■ WHAT YOU SHOULD DO ■
If a line holds the word "white", copy it from the entries.

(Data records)
☆ ☆ ☆

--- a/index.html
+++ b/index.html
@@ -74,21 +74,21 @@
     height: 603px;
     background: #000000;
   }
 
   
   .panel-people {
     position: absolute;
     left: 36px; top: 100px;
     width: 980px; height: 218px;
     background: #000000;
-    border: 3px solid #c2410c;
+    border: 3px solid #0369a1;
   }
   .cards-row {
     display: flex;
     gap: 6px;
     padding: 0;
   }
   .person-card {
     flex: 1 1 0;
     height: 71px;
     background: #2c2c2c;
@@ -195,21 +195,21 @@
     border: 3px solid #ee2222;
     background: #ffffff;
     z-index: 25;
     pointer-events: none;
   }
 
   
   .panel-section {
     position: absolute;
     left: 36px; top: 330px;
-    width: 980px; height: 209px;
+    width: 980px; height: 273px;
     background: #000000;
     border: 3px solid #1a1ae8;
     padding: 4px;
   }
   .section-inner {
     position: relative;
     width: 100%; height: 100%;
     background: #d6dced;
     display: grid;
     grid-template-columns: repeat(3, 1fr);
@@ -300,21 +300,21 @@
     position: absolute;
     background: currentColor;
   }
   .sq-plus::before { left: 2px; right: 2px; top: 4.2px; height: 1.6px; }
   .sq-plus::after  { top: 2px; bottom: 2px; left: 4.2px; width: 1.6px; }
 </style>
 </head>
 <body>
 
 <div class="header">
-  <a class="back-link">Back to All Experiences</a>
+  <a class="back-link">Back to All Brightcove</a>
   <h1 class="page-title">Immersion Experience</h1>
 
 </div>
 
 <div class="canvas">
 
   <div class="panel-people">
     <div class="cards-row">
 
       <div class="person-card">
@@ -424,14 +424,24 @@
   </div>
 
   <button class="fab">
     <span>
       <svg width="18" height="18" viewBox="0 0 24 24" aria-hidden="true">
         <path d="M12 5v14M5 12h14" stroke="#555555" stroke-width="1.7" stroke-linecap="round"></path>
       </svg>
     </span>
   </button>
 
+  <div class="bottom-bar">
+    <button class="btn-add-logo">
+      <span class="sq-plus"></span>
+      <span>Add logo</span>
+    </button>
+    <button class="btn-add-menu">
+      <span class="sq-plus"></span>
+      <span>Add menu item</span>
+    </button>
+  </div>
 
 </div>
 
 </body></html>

☆ ☆ ☆

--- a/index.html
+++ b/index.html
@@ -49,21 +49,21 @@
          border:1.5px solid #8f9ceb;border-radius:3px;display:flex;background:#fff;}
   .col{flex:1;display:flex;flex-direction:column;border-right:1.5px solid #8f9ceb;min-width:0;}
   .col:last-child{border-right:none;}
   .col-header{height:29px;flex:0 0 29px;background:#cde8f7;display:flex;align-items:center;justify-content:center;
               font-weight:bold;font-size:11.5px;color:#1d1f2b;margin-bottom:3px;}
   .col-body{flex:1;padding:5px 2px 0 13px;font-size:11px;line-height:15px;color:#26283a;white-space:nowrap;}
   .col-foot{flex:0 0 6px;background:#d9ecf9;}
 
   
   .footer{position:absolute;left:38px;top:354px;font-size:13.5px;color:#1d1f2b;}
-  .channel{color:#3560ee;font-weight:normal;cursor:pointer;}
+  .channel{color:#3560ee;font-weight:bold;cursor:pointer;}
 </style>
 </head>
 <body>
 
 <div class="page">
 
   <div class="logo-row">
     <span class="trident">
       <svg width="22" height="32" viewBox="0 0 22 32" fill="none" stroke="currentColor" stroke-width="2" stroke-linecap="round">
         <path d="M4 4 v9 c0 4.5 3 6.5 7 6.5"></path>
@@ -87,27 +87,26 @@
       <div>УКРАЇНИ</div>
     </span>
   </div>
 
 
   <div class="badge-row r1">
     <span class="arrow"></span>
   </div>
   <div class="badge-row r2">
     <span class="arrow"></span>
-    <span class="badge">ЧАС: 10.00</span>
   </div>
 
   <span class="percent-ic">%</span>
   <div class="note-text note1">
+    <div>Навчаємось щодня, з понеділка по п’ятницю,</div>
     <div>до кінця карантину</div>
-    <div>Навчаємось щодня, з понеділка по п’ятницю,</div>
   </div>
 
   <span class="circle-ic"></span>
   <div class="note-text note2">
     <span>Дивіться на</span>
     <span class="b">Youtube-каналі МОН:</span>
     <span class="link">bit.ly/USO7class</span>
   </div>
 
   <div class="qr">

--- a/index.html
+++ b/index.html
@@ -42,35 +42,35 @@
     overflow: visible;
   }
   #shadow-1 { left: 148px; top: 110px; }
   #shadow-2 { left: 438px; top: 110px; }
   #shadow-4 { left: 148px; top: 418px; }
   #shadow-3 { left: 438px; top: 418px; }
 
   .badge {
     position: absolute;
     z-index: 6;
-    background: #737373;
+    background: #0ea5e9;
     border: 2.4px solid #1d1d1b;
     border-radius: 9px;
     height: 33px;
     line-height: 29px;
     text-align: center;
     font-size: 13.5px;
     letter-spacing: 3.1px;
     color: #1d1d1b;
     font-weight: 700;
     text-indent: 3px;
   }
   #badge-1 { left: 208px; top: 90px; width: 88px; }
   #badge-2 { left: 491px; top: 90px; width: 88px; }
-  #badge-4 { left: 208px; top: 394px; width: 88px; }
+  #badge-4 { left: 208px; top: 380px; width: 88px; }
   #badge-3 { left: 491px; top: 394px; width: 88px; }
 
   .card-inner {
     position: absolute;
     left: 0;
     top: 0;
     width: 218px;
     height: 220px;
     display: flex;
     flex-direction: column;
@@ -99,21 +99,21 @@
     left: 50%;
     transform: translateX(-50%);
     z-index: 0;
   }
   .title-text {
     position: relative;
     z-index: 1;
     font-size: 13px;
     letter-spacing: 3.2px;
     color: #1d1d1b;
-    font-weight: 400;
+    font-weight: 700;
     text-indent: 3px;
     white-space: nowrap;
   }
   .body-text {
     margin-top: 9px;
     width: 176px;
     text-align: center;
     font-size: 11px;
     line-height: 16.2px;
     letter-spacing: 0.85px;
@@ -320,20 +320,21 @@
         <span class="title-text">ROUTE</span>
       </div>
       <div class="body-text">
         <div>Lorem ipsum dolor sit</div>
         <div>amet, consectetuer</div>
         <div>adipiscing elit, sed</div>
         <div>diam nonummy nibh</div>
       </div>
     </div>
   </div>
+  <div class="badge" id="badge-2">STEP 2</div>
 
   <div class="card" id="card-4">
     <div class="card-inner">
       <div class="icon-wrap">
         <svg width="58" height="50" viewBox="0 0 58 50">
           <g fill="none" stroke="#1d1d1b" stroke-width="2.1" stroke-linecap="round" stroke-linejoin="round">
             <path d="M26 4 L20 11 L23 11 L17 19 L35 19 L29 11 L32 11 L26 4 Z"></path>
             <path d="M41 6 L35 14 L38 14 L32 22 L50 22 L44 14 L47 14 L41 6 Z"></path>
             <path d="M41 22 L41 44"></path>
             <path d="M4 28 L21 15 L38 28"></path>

☆ ☆ ☆

■ THE ANSWER ■
   .col-body{flex:1;padding:5px 2px 0 13px;font-size:11px;line-height:15px;color:#26283a;white-space:nowrap;}
     white-space: nowrap;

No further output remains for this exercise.